= Desmond Tutu TB Centre =

Tuberculosis research/treatment facility

The Desmond Tutu TB Centre, also referred to as the DTTC or Desmond Tutu Tuberculosis Centre, is a research facility committed to raising awareness about tuberculosis (commonly referred to as TB) and providing medical treatment and solutions to TB patients in South Africa. Founded in 2003 by Professor Nulda Beyers as the Centre for Tuberculosis Research and Education, the centre came under the patronage of Archbishop Desmond Tutu, Archbishop of South Africa and former TB survivor and, in 2005, changed its name to reflect the event. Since then, the DTTC has worked alongside Desmond Tutu to combat the health issue of TB in South Africa. It is currently directed by Professor Beyers.
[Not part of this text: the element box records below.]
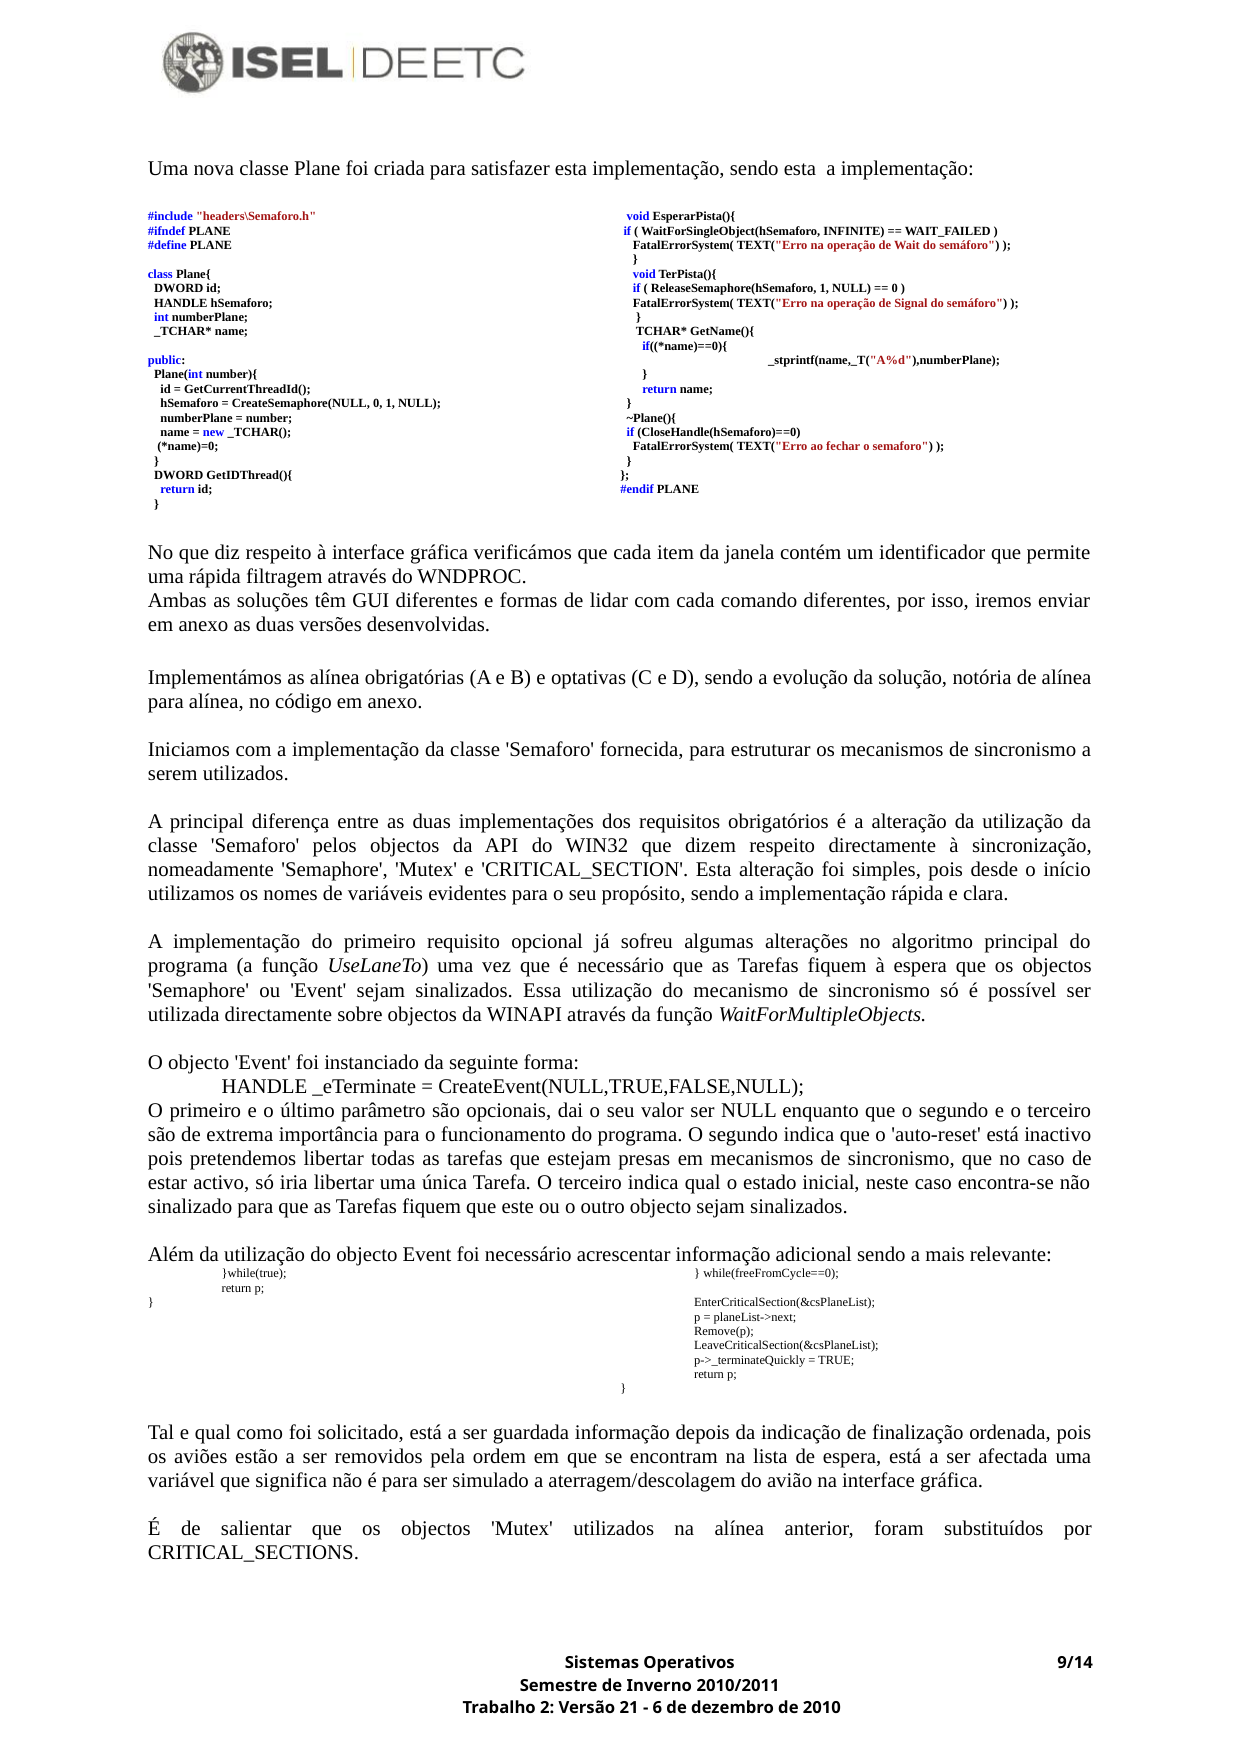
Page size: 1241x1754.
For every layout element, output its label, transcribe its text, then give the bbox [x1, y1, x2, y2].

text } [148, 453, 620, 468]
text }; [620, 468, 1093, 482]
text Além da utilização do objecto Event foi necessário acrescentar informação adicional sendo a mais relevante: [148, 1242, 1093, 1266]
text O primeiro e o último parâmetro são opcionais, dai o seu valor ser NULL enquanto que o segundo e o terceiro são de extrema importância para o funcionamento do programa. O segundo indica que o 'auto-reset' está inactivo pois pretendemos libertar todas as tarefas que estejam presas em mecanismos de sincronismo, que no caso de estar activo, só iria libertar uma única Tarefa. O terceiro indica qual o estado inicial, neste caso encontra-se não sinalizado para que as Tarefas fiquem que este ou o outro objecto sejam sinalizados. [148, 1098, 1093, 1218]
text numberPlane = number; [148, 410, 620, 425]
text No que diz respeito à interface gráfica verificámos que cada item da janela contém um identificador que permite uma rápida filtragem através do WNDPROC. [148, 540, 1093, 588]
text #include "headers\Semaforo.h" [148, 209, 620, 223]
text Remove(p); [620, 1324, 1093, 1338]
text hSemaforo = CreateSemaphore(NULL, 0, 1, NULL); [148, 396, 620, 410]
text É de salientar que os objectos 'Mutex' utilizados na alínea anterior, foram substituídos por CRITICAL_SECTIONS. [148, 1516, 1093, 1564]
text FatalErrorSystem( TEXT("Erro na operação de Wait do semáforo") ); [620, 238, 1093, 252]
text } [620, 396, 1093, 410]
text _TCHAR* name; [148, 324, 620, 338]
text p->_terminateQuickly = TRUE; [620, 1352, 1093, 1367]
text class Plane{ [148, 267, 620, 281]
text return p; [620, 1367, 1093, 1381]
text O objecto 'Event' foi instanciado da seguinte forma: [148, 1050, 1093, 1074]
text DWORD GetIDThread(){ [148, 468, 620, 482]
text if((*name)==0){ [620, 338, 1093, 353]
text } while(freeFromCycle==0); [620, 1266, 1093, 1281]
text } [620, 310, 1093, 324]
text FatalErrorSystem( TEXT("Erro ao fechar o semaforo") ); [620, 439, 1093, 453]
text }while(true); [148, 1266, 620, 1281]
picture [153, 17, 555, 118]
text if ( WaitForSingleObject(hSemaforo, INFINITE) == WAIT_FAILED ) [620, 223, 1093, 238]
text Uma nova classe Plane foi criada para satisfazer esta implementação, sendo esta a implementação: [148, 156, 1093, 180]
text #ifndef PLANE [148, 223, 620, 238]
text Iniciamos com a implementação da classe 'Semaforo' fornecida, para estruturar os mecanismos de sincronismo a serem utilizados. [148, 737, 1093, 785]
text } [620, 252, 1093, 267]
text #endif PLANE [620, 482, 1093, 497]
text if (CloseHandle(hSemaforo)==0) [620, 425, 1093, 439]
text ~Plane(){ [620, 410, 1093, 425]
text return id; [148, 482, 620, 497]
text return name; [620, 382, 1093, 396]
text } [148, 497, 620, 511]
text int numberPlane; [148, 310, 620, 324]
text name = new _TCHAR(); [148, 425, 620, 439]
text void TerPista(){ [620, 267, 1093, 281]
text p = planeList->next; [620, 1309, 1093, 1324]
text EnterCriticalSection(&csPlaneList); [620, 1295, 1093, 1309]
text Plane(int number){ [148, 367, 620, 382]
text TCHAR* GetName(){ [620, 324, 1093, 338]
text Ambas as soluções têm GUI diferentes e formas de lidar com cada comando diferentes, por isso, iremos enviar em anexo as duas versões desenvolvidas. [148, 588, 1093, 636]
text void EsperarPista(){ [620, 209, 1093, 223]
text return p; [148, 1281, 620, 1295]
text if ( ReleaseSemaphore(hSemaforo, 1, NULL) == 0 ) [620, 281, 1093, 295]
text A implementação do primeiro requisito opcional já sofreu algumas alterações no algoritmo principal do programa (a função UseLaneTo) uma vez que é necessário que as Tarefas fiquem à espera que os objectos 'Semaphore' ou 'Event' sejam sinalizados. Essa utilização do mecanismo de sincronismo só é possível ser utilizada directamente sobre objectos da WINAPI através da função WaitForMultipleObjects. [148, 929, 1093, 1026]
text A principal diferença entre as duas implementações dos requisitos obrigatórios é a alteração da utilização da classe 'Semaforo' pelos objectos da API do WIN32 que dizem respeito directamente à sincronização, nomeadamente 'Semaphore', 'Mutex' e 'CRITICAL_SECTION'. Esta alteração foi simples, pois desde o início utilizamos os nomes de variáveis evidentes para o seu propósito, sendo a implementação rápida e clara. [148, 809, 1093, 905]
text DWORD id; [148, 281, 620, 295]
text } [620, 1381, 1093, 1396]
text Implementámos as alínea obrigatórias (A e B) e optativas (C e D), sendo a evolução da solução, notória de alínea para alínea, no código em anexo. [148, 665, 1093, 713]
text _stprintf(name,_T("A%d"),numberPlane); [620, 353, 1093, 367]
text id = GetCurrentThreadId(); [148, 382, 620, 396]
text Tal e qual como foi solicitado, está a ser guardada informação depois da indicação de finalização ordenada, pois os aviões estão a ser removidos pela ordem em que se encontram na lista de espera, está a ser afectada uma variável que significa não é para ser simulado a aterragem/descolagem do avião na interface gráfica. [148, 1420, 1093, 1492]
text public: [148, 353, 620, 367]
text LeaveCriticalSection(&csPlaneList); [620, 1338, 1093, 1352]
text } [148, 1295, 620, 1309]
text (*name)=0; [148, 439, 620, 453]
text FatalErrorSystem( TEXT("Erro na operação de Signal do semáforo") ); [620, 295, 1093, 310]
text HANDLE hSemaforo; [148, 295, 620, 310]
text } [620, 367, 1093, 382]
text #define PLANE [148, 238, 620, 252]
text } [620, 453, 1093, 468]
text HANDLE _eTerminate = CreateEvent(NULL,TRUE,FALSE,NULL); [148, 1074, 1093, 1098]
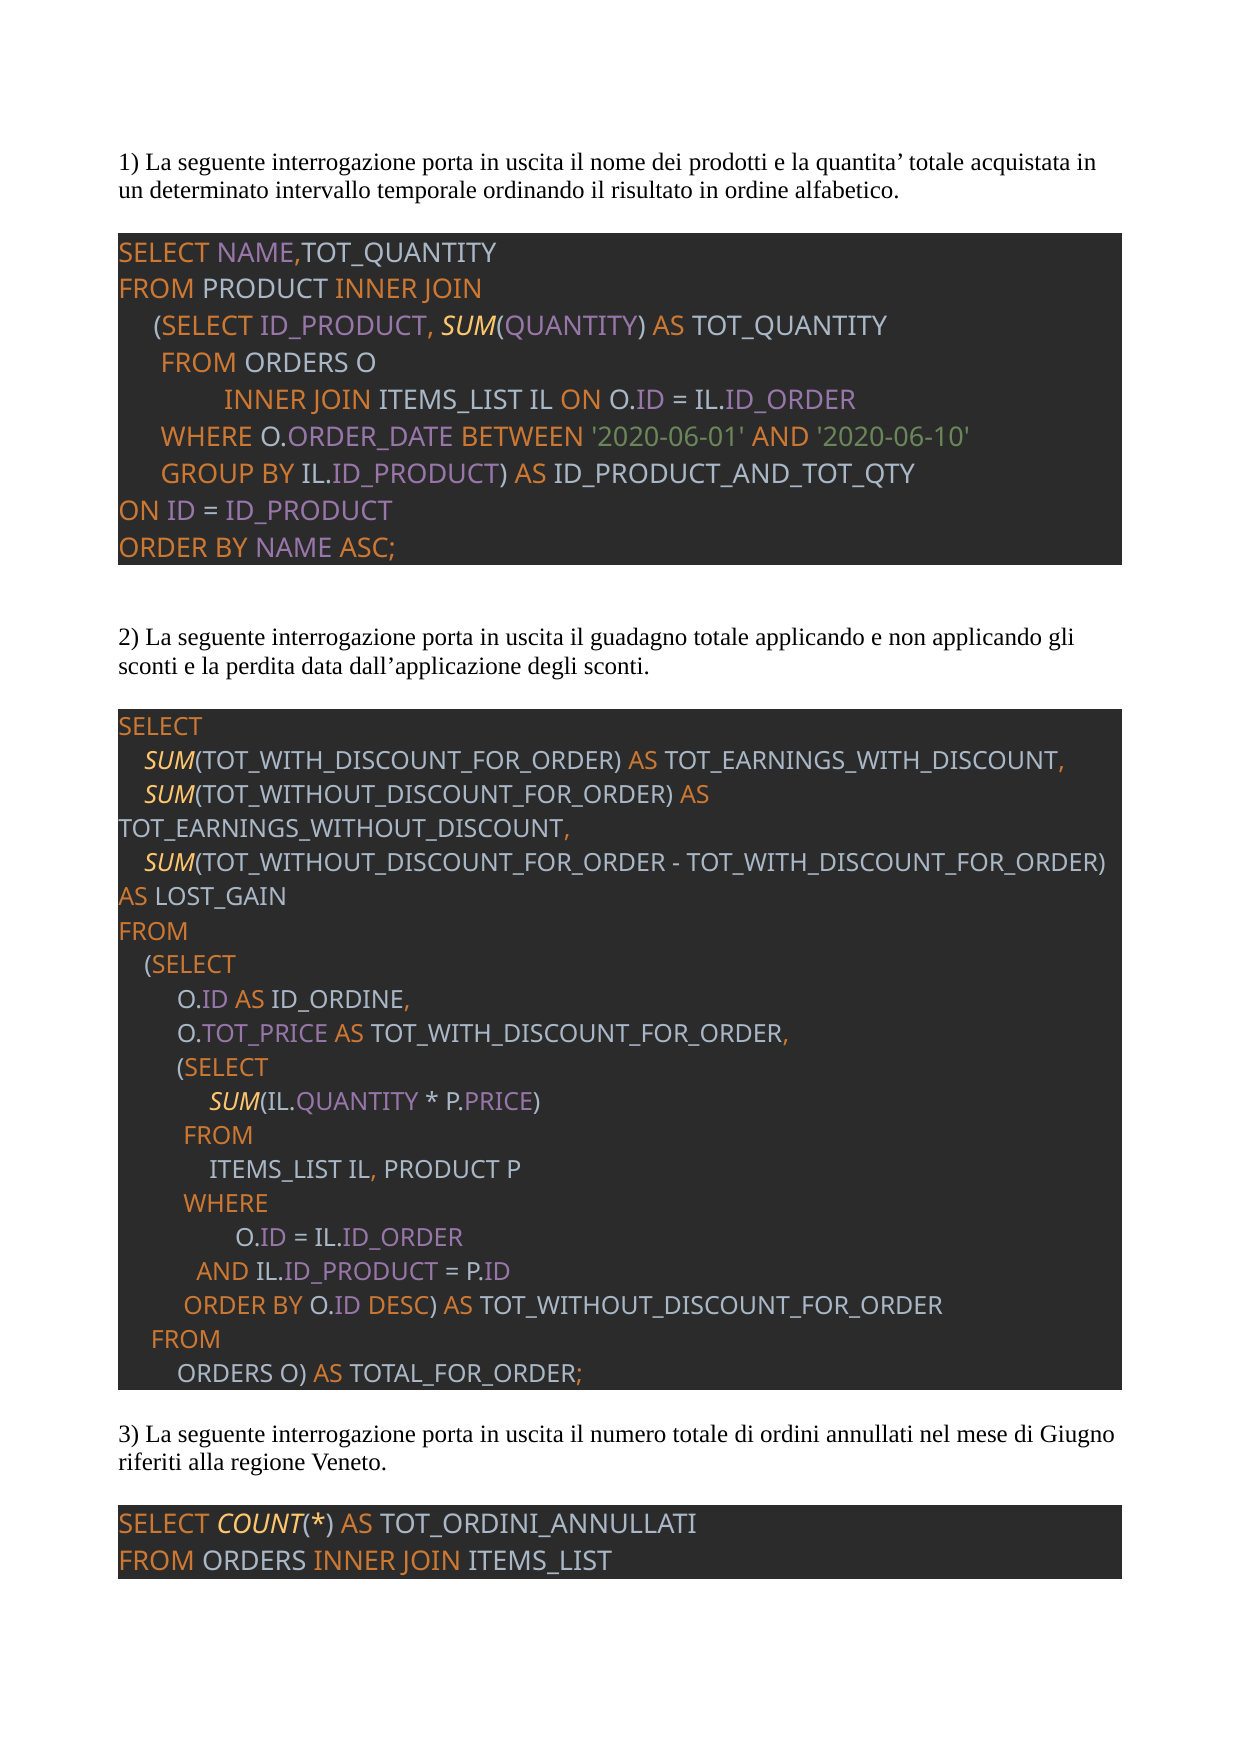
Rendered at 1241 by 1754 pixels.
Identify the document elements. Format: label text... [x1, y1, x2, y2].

text 1) La seguente interrogazione porta in uscita il nome dei prodotti e la quantita’ totale acquistata in un determinato intervallo temporale ordinando il risultato in ordine alfabetico. [118, 147, 1122, 204]
text 3) La seguente interrogazione porta in uscita il numero totale di ordini annullati nel mese di Giugno riferiti alla regione Veneto. [118, 1419, 1122, 1476]
text SELECT NAME,TOT_QUANTITY FROM PRODUCT INNER JOIN (SELECT ID_PRODUCT, SUM(QUANTITY) AS TOT_QUANTITY FROM ORDERS O INNER JOIN ITEMS_LIST IL ON O.ID = IL.ID_ORDER WHERE O.ORDER_DATE BETWEEN '2020-06-01' AND '2020-06-10' GROUP BY IL.ID_PRODUCT) AS ID_PRODUCT_AND_TOT_QTY ON ID = ID_PRODUCT ORDER BY NAME ASC; [118, 233, 1122, 565]
text 2) La seguente interrogazione porta in uscita il guadagno totale applicando e non applicando gli sconti e la perdita data dall’applicazione degli sconti. [118, 622, 1122, 680]
text SELECT COUNT(*) AS TOT_ORDINI_ANNULLATI FROM ORDERS INNER JOIN ITEMS_LIST [118, 1505, 1122, 1579]
text SELECT SUM(TOT_WITH_DISCOUNT_FOR_ORDER) AS TOT_EARNINGS_WITH_DISCOUNT, SUM(TOT_WITHOUT_DISCOUNT_FOR_ORDER) AS TOT_EARNINGS_WITHOUT_DISCOUNT, SUM(TOT_WITHOUT_DISCOUNT_FOR_ORDER - TOT_WITH_DISCOUNT_FOR_ORDER) AS LOST_GAIN FROM (SELECT O.ID AS ID_ORDINE, O.TOT_PRICE AS TOT_WITH_DISCOUNT_FOR_ORDER, (SELECT SUM(IL.QUANTITY * P.PRICE) FROM ITEMS_LIST IL, PRODUCT P WHERE O.ID = IL.ID_ORDER AND IL.ID_PRODUCT = P.ID ORDER BY O.ID DESC) AS TOT_WITHOUT_DISCOUNT_FOR_ORDER FROM ORDERS O) AS TOTAL_FOR_ORDER; [118, 709, 1122, 1390]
The Desmond Tutu TB Centre's mission is to make an impact by linking medical research, community involvement, public policy, and training of professionals in the field; specifically, it seeks to increase public awareness and lessen the stigma associated with TB, promote TB prevention and adherence to treatment, and increase TB case detection at a community level. Its vision is a "TB-free world for the next generation."

==Location==
The Desmond Tutu TB Centre operates primarily in Tygerberg, South Africa, with multiple temporary field sites all around the neighboring city of Cape Town where centre employees conduct research, as well as test and treat community members. The main campus, where most of the medical research is conducted, is located at the Tygerberg campus of the University of Stellenbosch.

==Vision==
The centre dwells at the intersection of research, training, policy, and community. Having produced over 400 scientific publications, the DTTC puts forth much energy and effort to improve health through research. It also focuses on training numerous masters and PhD students, health care workers, Department of Health advisors by providing courses to enhance their knowledge of the status of TB in South Africa. Thirdly, with the help of international partnerships, the centre has changed world childhood TB drug guidelines and assisted with national and provincial TB and HIV policies. And finally, the centre's various field TB sites engage community members, create jobs, and strengthen the overall health system.

==Programs and projects==
===Community outreach===
Kick TB – Started in 2010, the Kick TB! initiative takes advantage of South Africa's national preoccupation with soccer by printing TB facts and health care instructions on soccer balls. The initiative was widely successful, reaching over 55,000 primary school students. It has since been adopted by the Department of Health and also been implemented across the globe in countries like Ghana and India.

Emasithandane – The DTTC has partnered with the children's organization Emasithandane, which provides a safe haven for AIDS orphans. The centre has supported this cause by donating clothes, helping with cleaning and gardening, and renovating Mama Zelphina Maposela's (founder) house. Currently the DTTC is working together with Emasithandane to build another site for the organization in Philippi, Cape Town.

The centre is also involved in the community by participating in local events. In July 2012, the centre arranged a clothing, food, and toy drive for the children in Brooklyn Chest Hospital.

===Medical research===
Various medical studies are conducted in the centre, divided into two primary areas: pediatric TB and adult TB. Ongoing projects in both areas include investigation of how TB spreads in a community, diagnosis through different methods and new technologies, vaccinations, social factors, the effect of HIV, and access to care. Case-finding and tracking of the spread of the disease is another research emphasis.

===Training===
The DTTC also organizes programs that promote a unified approach to operational research. Through workshops, clinical forums, and the Operations Research Assistance Project (ORAP), the DTTC develops relationships between public health practitioners and South African researchers in each province and aims to deliver findings and services locally. Funded by USAID and supported by the International Union Against Tuberculosis and Lung Disease, ORAP has conducted two workshops since 2009 and submitted 10 research proposals.

==Involvement with Desmond Tutu==
Desmond Tutu, previous archbishop of South Africa, is the patron of the TB centre. His involvement in the centre includes the community assistance project in 2010 where he read to students at the Tygersig Library. In March 2012 he joined the Cape Argus Pick n Pay Cycle tour, a fundraising event for the centre. He has also supported one of the centre's causes by donating to Emasithandane, a children's organization started by Mama Maphosela, who houses and takes care of AIDS orphans. The archbishop is currently working with the centre to build another site for the organization in Philipi.

==Partners==
The Desmond Tutu TB centre has collaborated with the Department of Health in the past over certain projects like the Kick TB! initiative. The Bill and Melinda Gates Foundation has also worked with the DTTC on the ZAMSTAR project. Other partners include the Norwegian Scientific Council, USAID, URC, UBS Optimus Foundation, NIH, Thrasher research fund, Treat TB, Sir Halley Stewart Trust, South Africa Medical Research Council, the Center for Disease Control and Prevention, PEPFAR, and Elizabeth Glazer Pediatric AIDS foundation.